Angsichts der erdrückenden Masse an Entscheidungen und der juristischen Kommentare zu diesem Thema ist es auch wenig überraschend, wenn am Ende doch immer nur Antworten auf die Frage formuliert werden, ob und wie man denn nun die persönliche Steuerlast lindern könnte.
Seltener wird gefragt, wie es dazu überhaupt kommen kann: Dass intellektuelle Ressourcen von Generationen deutscher Juristen und Finanzbeamter (von Lehrern mit Rechtsschutzversicherung ganz zu schweigen) auf ein Problem wie die Absetzbarkeit der Arbeitszimmerkosten verschwendet werden mussten.

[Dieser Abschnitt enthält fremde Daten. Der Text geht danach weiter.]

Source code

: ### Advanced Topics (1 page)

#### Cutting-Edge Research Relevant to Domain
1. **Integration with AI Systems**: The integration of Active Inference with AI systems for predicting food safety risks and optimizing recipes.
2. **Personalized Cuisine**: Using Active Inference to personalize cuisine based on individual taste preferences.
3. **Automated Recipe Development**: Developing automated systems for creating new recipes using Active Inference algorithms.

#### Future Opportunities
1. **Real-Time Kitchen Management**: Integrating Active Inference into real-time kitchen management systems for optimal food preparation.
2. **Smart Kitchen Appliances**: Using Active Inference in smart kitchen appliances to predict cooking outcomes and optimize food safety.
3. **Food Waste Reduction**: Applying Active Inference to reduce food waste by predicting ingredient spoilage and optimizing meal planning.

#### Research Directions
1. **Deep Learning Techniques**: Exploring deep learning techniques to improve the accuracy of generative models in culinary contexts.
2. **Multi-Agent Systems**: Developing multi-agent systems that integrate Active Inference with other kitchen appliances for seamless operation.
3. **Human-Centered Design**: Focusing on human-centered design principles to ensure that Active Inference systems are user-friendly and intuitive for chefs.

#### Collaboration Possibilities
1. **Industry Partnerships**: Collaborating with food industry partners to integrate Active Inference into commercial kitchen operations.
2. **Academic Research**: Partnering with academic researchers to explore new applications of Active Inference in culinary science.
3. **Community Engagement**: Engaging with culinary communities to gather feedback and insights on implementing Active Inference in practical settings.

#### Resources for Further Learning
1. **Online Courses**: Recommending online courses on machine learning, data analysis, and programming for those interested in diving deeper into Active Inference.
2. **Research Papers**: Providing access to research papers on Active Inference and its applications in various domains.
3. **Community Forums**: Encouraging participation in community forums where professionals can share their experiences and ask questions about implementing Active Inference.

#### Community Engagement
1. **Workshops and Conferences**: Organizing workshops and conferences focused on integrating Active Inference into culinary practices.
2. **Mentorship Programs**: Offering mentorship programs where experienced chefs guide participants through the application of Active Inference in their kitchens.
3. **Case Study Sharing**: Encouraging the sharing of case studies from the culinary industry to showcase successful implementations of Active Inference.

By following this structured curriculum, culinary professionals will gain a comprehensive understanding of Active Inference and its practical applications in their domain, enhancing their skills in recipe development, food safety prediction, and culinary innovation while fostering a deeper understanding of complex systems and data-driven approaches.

Die Entwicklung der Auseinandersetzungen kann hier nicht im Einzelnen geschildert werden – eine gängige Datenbank listet mehr als 3.500 relevante Entscheidungen, die Gipfel der juristischen Literatur hierzu sollen den Reinhold Messners des Steuerfachs überlassen bleiben.
Doch bietet das Arbeitszimmer-Problem Anlass, das Sandhaufen-Theorem vorzustellen und auf einen vergessenen Demokratie-Verlust im Steuerrecht hinzuweisen.
Langsam war es albern geworden: BFH-Urteil 1988
Ein Urteil des Bundesfinanzhofs vom 19. August 1988 verdient, aus der Masse der Arbeitszimmerjudikatur herausgehoben zu werden – nicht allein, weil es etwas traurig-boshafte Vermutungen bestätigt, welche Dinge im Leben deutscher Lehrer wirklich wichtig sind.
Eine angehende Lehrerin hatte für das Jahr 1980 die Mietaufwendungen für einen Raum als Werbungskosten geltend gemacht, den sie zur Vorbereitung für den Unterricht und das Durchsehen der Klassenarbeiten ihrer Schüler benötige.
Das Finanzamt mochte den Raum deshalb nicht als Arbeitszimmer anerkennen, weil ihn die Lehrerin und ihr Gatte, um in ihr Schlafzimmer zu gelangen, durchqueren müssten. Damit liege eine, "schädliche private Mitnutzung" des Raums als "Durchgangszimmer" vor.
Das Finanzgericht gab der Klage des Lehrer-Paares statt, der BFH musste über die Revision des Finanzamts befinden, hatten die höchsten deutschen Finanzrichter doch vier Jahre zuvor selbst geurteilt, dass Durchgangszimmer nicht als Arbeitszimmer im steuerrechtlichen Sinn in Betracht kommen.
Nun entschieden sie zugunsten der Lehrerin, indem sie zwischen einem Durchgang zum Schlafzimmer und einem Durchgangszimmer entschieden: Während ein Raum, von dem aus Wohn- und Schlafzimmer sowie Bad zu erreichen sei, nicht als Arbeitszimmer gewürdigt werden könne, gelte hier: "Wird ein häusliches Arbeitszimmer von einer verheirateten Lehrerin beruflich genutzt, so stellt das Durchqueren des Raumes, um in das eheliche Schlafzimmer zu gelangen, in der Regel eine private Mitbenutzung von nur untergeordneter Bedeutung dar."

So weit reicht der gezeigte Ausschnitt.